「氷の至高王」と呼ばれる魔法使いの紹介文を、最後の文の後から書き継げ。

## 読む文章

━━━━━━━━━━━━━━━━━━━━

CV:関俊彦(ドラマCD1〜3巻は堀川亮、4巻は三木眞一郎)
基本情報
ダーク・シュナイダー(D・S)の四天王の一人。
冷却系の呪文を得意とする魔法使いで「氷の至高王(ハイ=キング)」の異名を持つ。
自身最大の低温呪文は「絶対冷凍破(テスタメント)」。
「万民が幸福を享受できる理想郷(ソーサル=キングダム)」の建設を目指していた際に、カルに共感し厚い忠誠を誓った12人の魔戦将軍を従えている。
最も長く四天王の座についており、1988年の連載第1回から顔出し登場している最古参キャラクターの一人。
D・Sとは性格も「炎と氷」そのもので真逆なのだが、冷静で冗談が通じない生真面目さから、成人後は専らD・Sのストッパー役を務め、長年にわたり行動を共にしていた。
幼少時から師匠としても親友としても深い信頼関係にあったD・Sを「唯ひとりの友」として、依存性レベルで慕っており、自身の傍から姿を消したD・Sに「もう一度会いたい」という感情が、常に行動原理となっている。
現在は顔に大きな傷を負い盲目となっているが、逆に魔力は増大している。(ちなみに父親が父親である(後述)ため、魔力のキャパシティは元々凄まじい。)
「汎人類連合」を束ねる「エリヤ」(預言者)としての役割に目覚めたとラーズから称されており、かつて自身が犯した罪を償い世界を救うべく、またD・S帰還のために色々と暗躍を続けている。
最後の登場となる24巻時点ではアーシェス・ネイとともに行動中。
(以下続刊)
作中での動向
辺境の民の族長の孫として生まれたが、父親が強大な魔人(※)であったこと、その父親によく似た容姿をしていたことから、幼少時から一族を継ぐ資格のない「呪われた子」と迫害を受けていた。

━━━━━━━━━━━━━━━━━━━━

## データ抜粋
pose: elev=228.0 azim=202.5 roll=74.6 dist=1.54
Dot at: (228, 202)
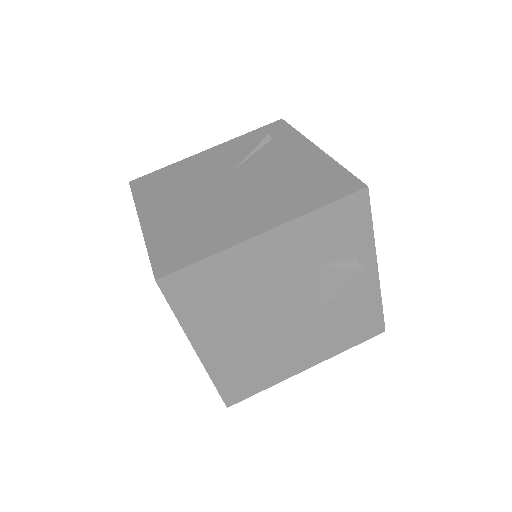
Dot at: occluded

━━━━━━━━━━━━━━━━━━━━

## 課題への解答
ある時、上述の理由から母親を貶めた少年たちを、魔力が制御できぬまま殺害。「人間ではない」と恐れられた上、殺された少年たちの遺族と族長の逆鱗に触れたことで教会の地下の水牢に幽閉されることになる。
牢獄では、母親が会いに来てくれることだけを拠り所に生活していたが、カルの魔力を恐れるようになった母親は次第に精神を病み、カルを生んでしまった罪を贖おうと、これに乗じた祖父(カルにとっては曽祖父)である族長の言に乗り、息子を自らの手で殺害するに至る。
自分を受け入れてくれる唯一の存在であった母親に、頭部を宝剣「アイス・ファルシオン」で切り込まれたカルは、絶望から魔力を暴走させ、逆に母親を殺してしまう。この過去がトラウマとなり、弱点として破壊神アンスラサクスにつけこまれ、心を操られることとなった。また、このトラウマから女嫌いにもなってしまう。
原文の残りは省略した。